### [Task to carry out]
State how many lines in the records below contain the word "fries". Nothing else is needed.
*** Exercise input ***
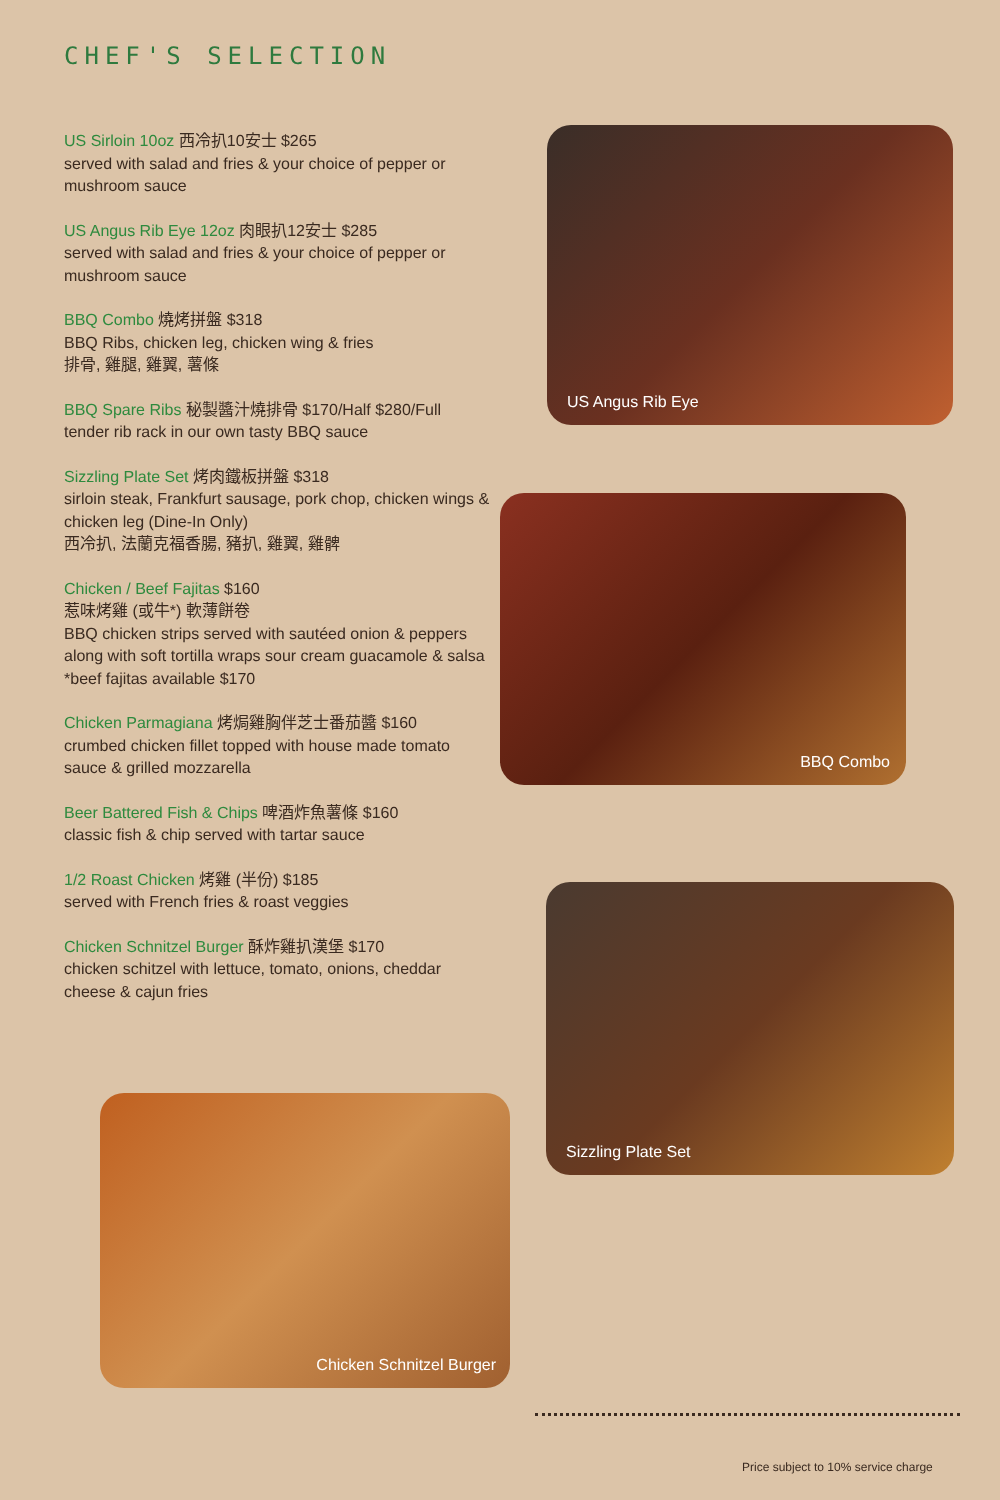CHEF'S SELECTION
US Sirloin 10oz 西冷扒10安士 $265
served with salad and fries & your choice of pepper or mushroom sauce
US Angus Rib Eye 12oz 肉眼扒12安士 $285
served with salad and fries & your choice of pepper or mushroom sauce
BBQ Combo 燒烤拼盤 $318
BBQ Ribs, chicken leg, chicken wing & fries
排骨, 雞腿, 雞翼, 薯條
BBQ Spare Ribs 秘製醬汁燒排骨 $170/Half $280/Full
tender rib rack in our own tasty BBQ sauce
Sizzling Plate Set 烤肉鐵板拼盤 $318
sirloin steak, Frankfurt sausage, pork chop, chicken wings & chicken leg (Dine-In Only)
西冷扒, 法蘭克福香腸, 豬扒, 雞翼, 雞髀
Chicken / Beef Fajitas $160
惹味烤雞 (或牛*) 軟薄餅卷
BBQ chicken strips served with sautéed onion & peppers along with soft tortilla wraps sour cream guacamole & salsa
*beef fajitas available $170
Chicken Parmagiana 烤焗雞胸伴芝士番茄醬 $160
crumbed chicken fillet topped with house made tomato sauce & grilled mozzarella
Beer Battered Fish & Chips 啤酒炸魚薯條 $160
classic fish & chip served with tartar sauce
1/2 Roast Chicken 烤雞 (半份) $185
served with French fries & roast veggies
Chicken Schnitzel Burger 酥炸雞扒漢堡 $170
chicken schitzel with lettuce, tomato, onions, cheddar cheese & cajun fries
US Angus Rib Eye
BBQ Combo
Sizzling Plate Set
Chicken Schnitzel Burger
Price subject to 10% service charge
*** End of Exercise input ***
### [Answer]
5